The other interesting book I found was the Century volume. One of issues inclosed had the famous feud chapter from HF printed as a kind of teaser for the rest of the book. While it didn’t shine anything new on the process, it gave me a good idea of how Twain did use magazines for advertisement. The excerpt included five of EW Kemble’s illustrations as well, which shows, I think, that a big reason for buying books in the 19th century was the art that came with them. (Twain’s letters to his publishers, which I found in an edited volume by Hamlin Hill confirm this.)
While the trip wasn’t a rousing success, I think there were points I could take away. However, since I didn’t get to handle any primary documents, I made a second trip to another archive: NYU’s.
The Chase–Second Day
Feeling like it would be good to handle primary documents, instead of the still helpful books I found in NYPL, I used ArchiveGrid to find another archive nearby. This time I located one that held two letters from William James. Since I am in a class on Pragmatism, I thought it could be useful to check it out. This archive was at NYU, and having applied for a MaRLi, but yet to redeem it at NYU it was a good experience to get there, get the card, and visit the archive.
The WJ material was scant. There were two letters written in sloppy handwriting asking for copies of his book to sent to people. They were in the Helena Born collection, a single box for material created (donated?) by Helena Born, who is, as far as I can tell, an American socialist. I must admit that the visit did nothing to further my project, but it was not w/o merit.

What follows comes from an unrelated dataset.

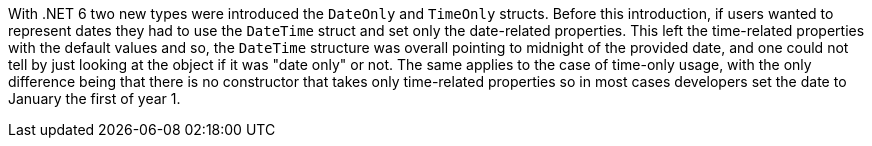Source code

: With .NET 6 two new types were introduced the `DateOnly` and `TimeOnly` structs. Before this introduction, if users wanted to represent dates they had to use the `DateTime` struct and set only the date-related properties.
This left the time-related properties with the default values and so, the `DateTime` structure was overall pointing to midnight of the provided date, and one could not tell by just looking at the object if it was "date only" or not.
The same applies to the case of time-only usage, with the only difference being that there is no constructor that takes only time-related properties so in most cases developers set the date to January the first of year 1.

Perhaps the most useful thing I learned was that NYU seems to have great socialist, Marxist, and labor material. These are all topics that interest me, so I’m sure I’ll be back to the archives sooner than later. I’d also recommend to anyone else dealing with labor to check them out: NYU’s Tamimant Library in particular, which is in the Bobst main library building (10th floor) by Washington Park.
But the most fun I had in the library was finding a watermark. I attended after hearing Steve Jones talk so I was feeling for lines and watermarks in the paper. One of the WJ letters had a mark visible when held to the light that read: “Royal Scot Linen / WB Clark & Co / Boston.” It was a lot of fun to see it there and know how it got there.
While neither archival visit furnished me with a perfect document, I think that it was good to get more info for my Twain paper, and fun to see Steve Jones’s facts in action. However, I decided against visiting a third archive to find a really great primary document. Two was enough for this project I thought.